**Task statement**
With every mark kept, transcribe all of the records.

**Material supplied**
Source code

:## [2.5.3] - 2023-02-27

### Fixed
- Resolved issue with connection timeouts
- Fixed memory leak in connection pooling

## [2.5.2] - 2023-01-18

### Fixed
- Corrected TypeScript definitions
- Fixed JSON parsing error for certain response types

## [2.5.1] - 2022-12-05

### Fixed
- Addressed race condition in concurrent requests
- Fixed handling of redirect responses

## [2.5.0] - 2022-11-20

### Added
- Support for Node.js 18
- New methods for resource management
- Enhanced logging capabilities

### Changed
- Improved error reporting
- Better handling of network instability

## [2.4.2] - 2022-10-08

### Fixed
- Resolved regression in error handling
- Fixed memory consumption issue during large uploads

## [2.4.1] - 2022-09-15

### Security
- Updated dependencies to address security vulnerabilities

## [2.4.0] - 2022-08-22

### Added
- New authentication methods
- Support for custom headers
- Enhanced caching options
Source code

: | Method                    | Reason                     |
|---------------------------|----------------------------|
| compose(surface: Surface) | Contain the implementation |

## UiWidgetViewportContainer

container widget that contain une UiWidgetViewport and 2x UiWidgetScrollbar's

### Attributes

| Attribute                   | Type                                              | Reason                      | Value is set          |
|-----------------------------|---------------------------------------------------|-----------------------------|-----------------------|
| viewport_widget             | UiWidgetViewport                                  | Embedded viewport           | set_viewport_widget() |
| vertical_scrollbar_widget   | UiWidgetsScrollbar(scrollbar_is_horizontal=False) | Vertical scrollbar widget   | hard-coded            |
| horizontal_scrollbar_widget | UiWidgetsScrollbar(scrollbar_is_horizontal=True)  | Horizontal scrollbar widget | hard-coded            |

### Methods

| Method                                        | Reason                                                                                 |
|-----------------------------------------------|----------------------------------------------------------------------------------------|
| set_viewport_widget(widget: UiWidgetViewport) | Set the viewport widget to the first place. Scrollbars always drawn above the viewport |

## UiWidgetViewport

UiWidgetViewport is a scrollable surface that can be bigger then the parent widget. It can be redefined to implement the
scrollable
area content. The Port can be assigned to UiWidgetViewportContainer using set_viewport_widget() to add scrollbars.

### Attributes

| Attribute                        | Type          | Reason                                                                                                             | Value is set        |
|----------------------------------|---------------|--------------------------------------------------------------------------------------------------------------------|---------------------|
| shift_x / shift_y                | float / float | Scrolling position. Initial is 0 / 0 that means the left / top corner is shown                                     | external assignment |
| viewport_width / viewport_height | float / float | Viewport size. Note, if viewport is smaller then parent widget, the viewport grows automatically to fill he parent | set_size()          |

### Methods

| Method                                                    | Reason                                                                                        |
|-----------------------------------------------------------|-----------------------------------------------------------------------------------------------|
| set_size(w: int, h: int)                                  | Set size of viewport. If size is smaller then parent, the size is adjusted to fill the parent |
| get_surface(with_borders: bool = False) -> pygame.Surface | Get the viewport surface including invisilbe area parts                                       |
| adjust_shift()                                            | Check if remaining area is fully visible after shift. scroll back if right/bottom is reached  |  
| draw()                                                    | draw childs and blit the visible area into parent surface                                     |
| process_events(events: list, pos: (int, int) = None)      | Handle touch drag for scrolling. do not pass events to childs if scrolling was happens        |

**Solved problem**
Source code

:## [2.5.3] - 2023-02-27

### Fixed
- Resolved issue with connection timeouts
- Fixed memory leak in connection pooling

## [2.5.2] - 2023-01-18

### Fixed
- Corrected TypeScript definitions
- Fixed JSON parsing error for certain response types

## [2.5.1] - 2022-12-05

### Fixed
- Addressed race condition in concurrent requests
- Fixed handling of redirect responses

## [2.5.0] - 2022-11-20

### Added
- Support for Node.js 18
- New methods for resource management
- Enhanced logging capabilities

### Changed
- Improved error reporting
- Better handling of network instability

## [2.4.2] - 2022-10-08

### Fixed
- Resolved regression in error handling
- Fixed memory consumption issue during large uploads

## [2.4.1] - 2022-09-15

### Security
- Updated dependencies to address security vulnerabilities

## [2.4.0] - 2022-08-22

### Added
- New authentication methods
- Support for custom headers
- Enhanced caching options
Source code

: | Method                    | Reason                     |
|---------------------------|----------------------------|
| compose(surface: Surface) | Contain the implementation |

## UiWidgetViewportContainer

container widget that contain une UiWidgetViewport and 2x UiWidgetScrollbar's

### Attributes

| Attribute                   | Type                                              | Reason                      | Value is set          |
|-----------------------------|---------------------------------------------------|-----------------------------|-----------------------|
| viewport_widget             | UiWidgetViewport                                  | Embedded viewport           | set_viewport_widget() |
| vertical_scrollbar_widget   | UiWidgetsScrollbar(scrollbar_is_horizontal=False) | Vertical scrollbar widget   | hard-coded            |
| horizontal_scrollbar_widget | UiWidgetsScrollbar(scrollbar_is_horizontal=True)  | Horizontal scrollbar widget | hard-coded            |

### Methods

| Method                                        | Reason                                                                                 |
|-----------------------------------------------|----------------------------------------------------------------------------------------|
| set_viewport_widget(widget: UiWidgetViewport) | Set the viewport widget to the first place. Scrollbars always drawn above the viewport |

## UiWidgetViewport

UiWidgetViewport is a scrollable surface that can be bigger then the parent widget. It can be redefined to implement the
scrollable
area content. The Port can be assigned to UiWidgetViewportContainer using set_viewport_widget() to add scrollbars.

### Attributes

| Attribute                        | Type          | Reason                                                                                                             | Value is set        |
|----------------------------------|---------------|--------------------------------------------------------------------------------------------------------------------|---------------------|
| shift_x / shift_y                | float / float | Scrolling position. Initial is 0 / 0 that means the left / top corner is shown                                     | external assignment |
| viewport_width / viewport_height | float / float | Viewport size. Note, if viewport is smaller then parent widget, the viewport grows automatically to fill he parent | set_size()          |

### Methods

| Method                                                    | Reason                                                                                        |
|-----------------------------------------------------------|-----------------------------------------------------------------------------------------------|
| set_size(w: int, h: int)                                  | Set size of viewport. If size is smaller then parent, the size is adjusted to fill the parent |
| get_surface(with_borders: bool = False) -> pygame.Surface | Get the viewport surface including invisilbe area parts                                       |
| adjust_shift()                                            | Check if remaining area is fully visible after shift. scroll back if right/bottom is reached  |  
| draw()                                                    | draw childs and blit the visible area into parent surface                                     |
| process_events(events: list, pos: (int, int) = None)      | Handle touch drag for scrolling. do not pass events to childs if scrolling was happens        |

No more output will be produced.